Criterion-related validity
That which is established when the measure differentiates
individuals on a criterion that it is expected to predict.
Concurrent validity
Relates to criterion‐related validity, which is established at the same time the test is administered.
Predictive validity
The ability of the measure to differentiate among individuals as to a criterion predicted for the future.
Construct validity
Testifies to how well the results obtained from the use of the
measure fit the theories around which the test was designed.
Convergent validity
That which is established when the scores obtained by two
different instruments measuring the same concept, or by
measuring the concept by two different methods, are highly
correlated.
Discriminant validity
That which is established when two variables are theorized to be uncorrelated, and the scores obtained by measuring them are indeed empirically found to be so.
Test–retest reliability
A way of establishing the stability of the measuring instrument by correlating the scores obtained through its administration to the same set of respondents at two different points in time.
Parallel‐form reliability
That form of reliability which is established when responses to two comparable sets of measures tapping the same construct are highly correlated.
Internal consistency
Homogeneity of the items in the measure that tap a construct.

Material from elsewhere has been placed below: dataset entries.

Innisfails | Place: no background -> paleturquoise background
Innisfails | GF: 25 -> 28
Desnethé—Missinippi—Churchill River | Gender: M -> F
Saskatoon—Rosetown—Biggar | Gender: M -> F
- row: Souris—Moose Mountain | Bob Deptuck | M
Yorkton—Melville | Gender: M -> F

Inter item consistency reliability
A test of the consistency of responses to all the items in a measure to establish that they hang together as a set.
Split‐half reliability
The correlation coefficient between one half of the items
measuring a concept and the other half.
Reflective scale
Each item in a reflective scale is assumed to share a common
basis (the underlying construct of interest).
Formative scale
Used when a construct is viewed as an explanatory combination of its indicators.